Rote, on the other hand, may be facing nothing more than a probationary period, in addition to some community service. According to The Independent, that's the sentence which court documents suggest attorneys will be seeking, although obviously, nothing's settled just yet. The sentencing is scheduled for Aug. 15.
It bears repeating that despite Rote's case, and the small handful of other reportedly cases of voter fraud last year, it's statistically rare in the extreme, and it's sometimes falsely conflated with the existence of defunct or incorrect voter registration rolls, a very different issue which doesn't demonstrate fake votes have actually been cast.

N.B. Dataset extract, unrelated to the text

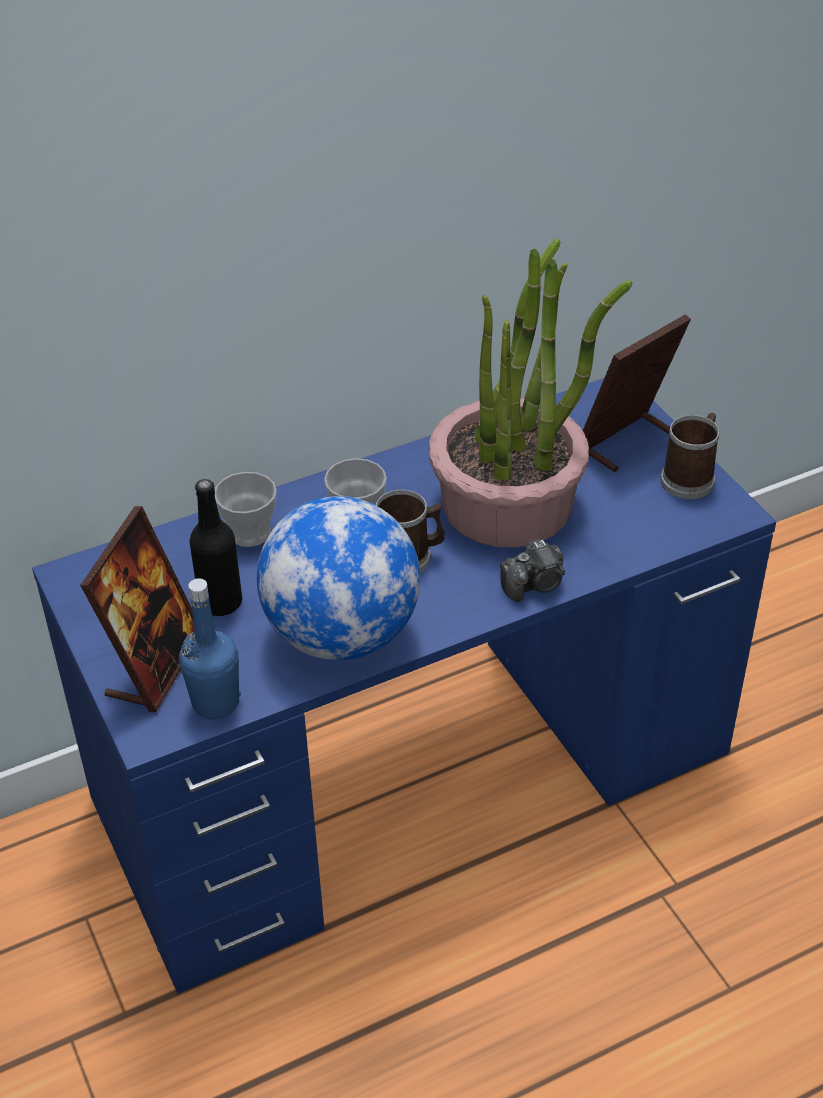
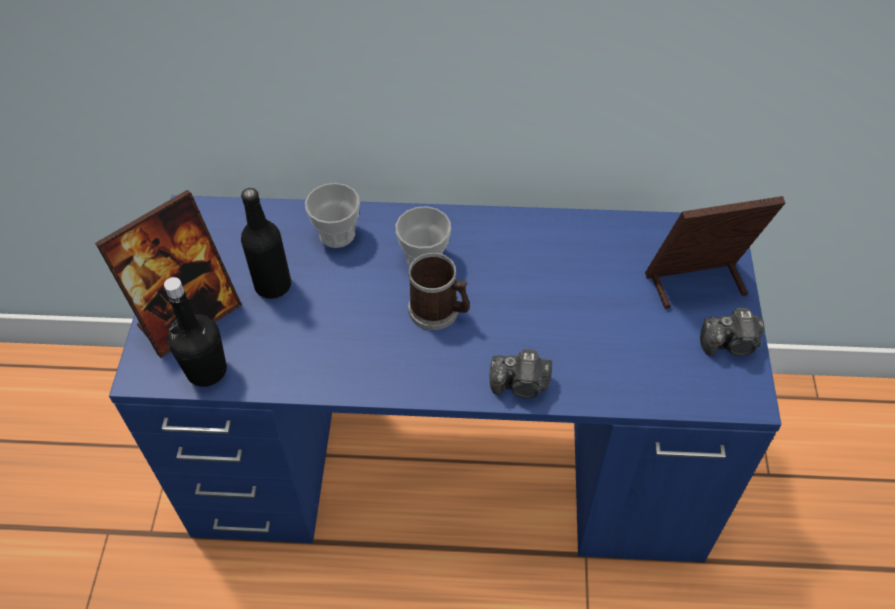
camera: 30 degrees right, 10 degrees up
(215, 702) = (207, 370): blue bottle -> black bottle
(342, 634) = (339, 357): globe -> none
(509, 503) = (554, 298): potted plant -> none
(690, 477) = (731, 344): mug -> camera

Trump has long insisted that his loss to Clinton in the popular vote is explained-away thanks to three to five million illegal votes having been cast, a claim that is utterly unsupported by any evidence, and which is a common right-wing and pro-Trump conspiracy theory. The repeated insistence early in his presidency ultimately led to the creation of the Trump administration's national voter fraud commission, which voting rights advocates fear will actually turn into a large-scale voter suppression effort.